Malaysia firefly light blinking out as Kuala Sepetang mangrove loses more trees
By John Bunyan The Malay Mail OnlinreWednesday January 10, 2018
About nine berembang mangrove trees which served as a natural habitat for fireflies along the Kuala Sepetang river have been cut down. — Picture by Marcus Pheong
TAIPING, Malaysia – The glow from fireflies dancing along the Kuala Sepetang river in Kampung Dew here is fading fast as deforestation cuts into their habitat.
Nine more berembang mangrove trees in the area, estimated to be over 80 years old, disappeared over the weekend, not three months after 3,000 trees spread over two hectares were chopped down to make way for what locals believe will become an oil palm plantation.
“I went to the area near the pintu gerbang for fishing. The place used to be dark as the trees would block out the sunlight.
“However, I noticed that the berembang trees had been cut down.
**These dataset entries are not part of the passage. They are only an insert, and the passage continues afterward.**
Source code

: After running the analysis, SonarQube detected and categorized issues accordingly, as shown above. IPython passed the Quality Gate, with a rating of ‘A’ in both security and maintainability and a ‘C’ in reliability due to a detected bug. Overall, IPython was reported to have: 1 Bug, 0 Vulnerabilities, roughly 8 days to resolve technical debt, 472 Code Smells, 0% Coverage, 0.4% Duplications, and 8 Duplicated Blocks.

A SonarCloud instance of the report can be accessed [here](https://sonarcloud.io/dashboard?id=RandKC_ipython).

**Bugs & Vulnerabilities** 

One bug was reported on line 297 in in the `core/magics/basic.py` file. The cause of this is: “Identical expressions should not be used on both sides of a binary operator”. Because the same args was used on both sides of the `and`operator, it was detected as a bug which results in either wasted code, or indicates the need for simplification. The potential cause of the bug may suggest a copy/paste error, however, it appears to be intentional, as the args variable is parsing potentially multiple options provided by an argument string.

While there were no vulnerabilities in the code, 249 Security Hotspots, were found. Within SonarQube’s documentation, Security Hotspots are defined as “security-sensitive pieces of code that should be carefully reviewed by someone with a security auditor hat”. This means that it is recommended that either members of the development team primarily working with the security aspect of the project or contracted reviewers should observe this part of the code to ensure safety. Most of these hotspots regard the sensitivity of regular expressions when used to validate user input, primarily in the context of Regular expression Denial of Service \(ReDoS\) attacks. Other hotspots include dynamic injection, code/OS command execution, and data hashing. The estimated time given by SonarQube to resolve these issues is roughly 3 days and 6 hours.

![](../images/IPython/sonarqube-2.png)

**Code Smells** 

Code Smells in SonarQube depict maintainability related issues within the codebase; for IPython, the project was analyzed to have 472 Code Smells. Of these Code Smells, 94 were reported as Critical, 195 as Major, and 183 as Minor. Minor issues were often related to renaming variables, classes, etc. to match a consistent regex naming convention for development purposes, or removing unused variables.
I also saw around four foreigners, believed to be Indonesian, cutting down the trees,” fisherman Adam Rosli told Malay Mail when met here today.
Fireflies are seen flickering at night along the Kuala Sepetang river in Kampung Dew January 10, 2018. — Picture by Marcus PheongThe 24-year-old said he spotted the latest encroachment into the firefly habitat at around 4pm last Saturday.
Adam, who also provides boat services for tourists, said he failed to confront the tree cutters as they left in hurry after one of their timber-laden boats hit a row of trees on the river bank and sank.
“The boat is still below the surface of the water with the timber. It will be dangerous for tour boats as it could hit the timber or the boat during low tide,” he said.
Another, boat operator Shamsul Anuar, 45, believed that the trees were cut down in order to widen the river passage and make it easier for bigger boats to transport the timber.
“Their boats are big and the gateway would have been a hindrance for their passage.
“But they don’t understand that trees are the fireflies’ habitat. It is also a tourist attraction. They can’t simply cut down the trees in the area,” he said.
The berembang trees, scientifically called sonneratia caseolaris or mangrove apple in English, which can grow to heights of 20 metres with a trunk diameter of up to 50cm, is known to be a gathering spot for fireflies in South-east Asia.
The area Adam called the pintu gerbang or “gateway” is named as such because the berembang mangrove trees on both banks grow and meet overhead and form an arch over the river, according to Kampung Dew Fireflies Tourism Association secretary Shukor Ishak.
“The unique, naturally formed site is best seen at night as the gateway will be filled with fireflies, which creates a massive flickering light on the gateway.
“However, the beautiful sight is now gone due to the act of a few irresponsible individuals,” Shukor told Malay Mail.
The 48-year-old recounted that 200 berembang trees were cut down in December 2015 and another 3,000 last year, which Malay Mailreported in October.
The incident also affected the livelihood of tour and boat operators in Kampung Dew as half the firefly population migrated to a different area, resulting in a drop of visitor numbers.
Shukor said he reported the encroachments to the State Forestry Department, State Drainage and Irrigation Department and State Land and Mines Office on the same day that they happened.
“Personnel from the Forestry Department came the next day and took the diameter measurements of the trees that were cut down,” he said.
However, he claimed there has been no follow-up by the authorities since.
He urged the authorities to take immediate and stern action against those who cut down the firefly habitat, warning that it will be too late when the insects are all gone.